Can the (numerically calculated) matrix logarithm of a real matrix be complex

Question

I have a question, which might also fit on stackoverflow, but due to I think I made some mistake in my mathematical considerations I think math.stackexchange is more proper for my question.

Currently I'm writing a (python) program, where a small part of it deals with matrix logarithms. Due to I'm looking for a mistake, I could locate the error in the program part, which does the matrix logarithm. While looking where exactly the error might be, I got quite unsure whether my notion about matrix logarithm is correct.

For testing purposes I calculate the matrix logarithm by using scipy.linalg.logm() and some matrices, which are derived from random matrices. To ensure, that the input has full rank, I add $\delta \cdot \mathbf{1}$ for some little $\delta > 0$.
Although I insert a real matrix $M$, most of the time $logm(M)$ is complex valued. The complex values don't seem to be numerical artefacts, since their magnitude is the same as the magnitude of the real values.

My question now is, whether it can be correct, that real matrices have complex logarithms?

On the one hand I know, that logm uses approximations, since not all matrices are can be diagonalized. According to the sourcecode logm uses techniques from Nicholas J. Higham's "Functions of Matrices: Theory and Computation", so (beside the fact, that scipy is tested quite well) I think the algorithm works correctly.

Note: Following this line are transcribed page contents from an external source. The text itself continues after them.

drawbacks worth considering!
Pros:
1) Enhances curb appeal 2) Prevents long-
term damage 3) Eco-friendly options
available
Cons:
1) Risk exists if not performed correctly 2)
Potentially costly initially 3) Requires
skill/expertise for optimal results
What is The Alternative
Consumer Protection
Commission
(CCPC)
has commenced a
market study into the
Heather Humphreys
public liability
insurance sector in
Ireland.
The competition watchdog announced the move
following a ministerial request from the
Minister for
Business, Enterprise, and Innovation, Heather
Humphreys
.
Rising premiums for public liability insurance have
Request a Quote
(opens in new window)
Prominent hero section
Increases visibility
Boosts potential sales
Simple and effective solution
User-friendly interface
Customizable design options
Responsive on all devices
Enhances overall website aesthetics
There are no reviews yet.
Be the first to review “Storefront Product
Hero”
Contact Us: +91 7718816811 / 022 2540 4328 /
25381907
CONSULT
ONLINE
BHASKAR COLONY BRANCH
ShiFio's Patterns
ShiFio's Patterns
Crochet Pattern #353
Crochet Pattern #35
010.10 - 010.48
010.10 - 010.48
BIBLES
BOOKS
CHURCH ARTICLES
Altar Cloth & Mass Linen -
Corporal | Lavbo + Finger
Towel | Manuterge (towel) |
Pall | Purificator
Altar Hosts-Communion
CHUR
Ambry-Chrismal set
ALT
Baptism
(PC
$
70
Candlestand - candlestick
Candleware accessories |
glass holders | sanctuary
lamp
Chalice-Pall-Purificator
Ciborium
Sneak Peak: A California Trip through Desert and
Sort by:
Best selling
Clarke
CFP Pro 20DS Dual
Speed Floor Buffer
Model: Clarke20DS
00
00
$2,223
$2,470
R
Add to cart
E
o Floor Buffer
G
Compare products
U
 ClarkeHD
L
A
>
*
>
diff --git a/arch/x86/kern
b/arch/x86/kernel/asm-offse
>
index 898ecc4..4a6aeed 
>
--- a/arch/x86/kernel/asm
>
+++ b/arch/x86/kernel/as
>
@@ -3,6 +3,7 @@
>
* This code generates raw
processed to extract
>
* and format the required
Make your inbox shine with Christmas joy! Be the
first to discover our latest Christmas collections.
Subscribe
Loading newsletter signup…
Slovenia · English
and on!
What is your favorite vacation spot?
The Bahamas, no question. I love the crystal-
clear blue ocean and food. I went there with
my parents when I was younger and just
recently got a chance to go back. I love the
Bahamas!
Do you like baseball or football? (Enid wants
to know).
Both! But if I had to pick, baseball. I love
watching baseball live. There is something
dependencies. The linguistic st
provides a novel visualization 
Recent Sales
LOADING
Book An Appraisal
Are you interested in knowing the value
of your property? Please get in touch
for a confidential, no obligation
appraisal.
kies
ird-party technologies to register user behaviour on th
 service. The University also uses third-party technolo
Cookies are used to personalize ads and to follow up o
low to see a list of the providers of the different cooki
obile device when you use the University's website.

On the other hand both ways of calculating matrix logarithm I know about (diagonalizing and power series, which both of course don't work in all cases) give real logarithms for real matrices. So, since complex logarithms for real matrices don't occur in this cases, I cannot imagine whether such a result might be correct.

Does anyone have some argument which can confirm or deny my concerns?
Or do I have to look for the problem in the program code, as my cosiderations are correct?

Thanks in advance!

Answer 1

Well, a quick search revealed the following answer (from Wikipedia):

The answer is more involved in the real setting. A real matrix has a real logarithm if and only if it is invertible and each Jordan block belonging to a negative eigenvalue occurs an even number of times. If an invertible real matrix does not satisfy the condition with the Jordan blocks, then it has only non-real logarithms. This can already be seen in the scalar case: no branch of the logarithm can be real at -1. The existence of real matrix logarithms of real 2×2 matrices is considered in a later section.

You should check if in your case you verify the property underlined above.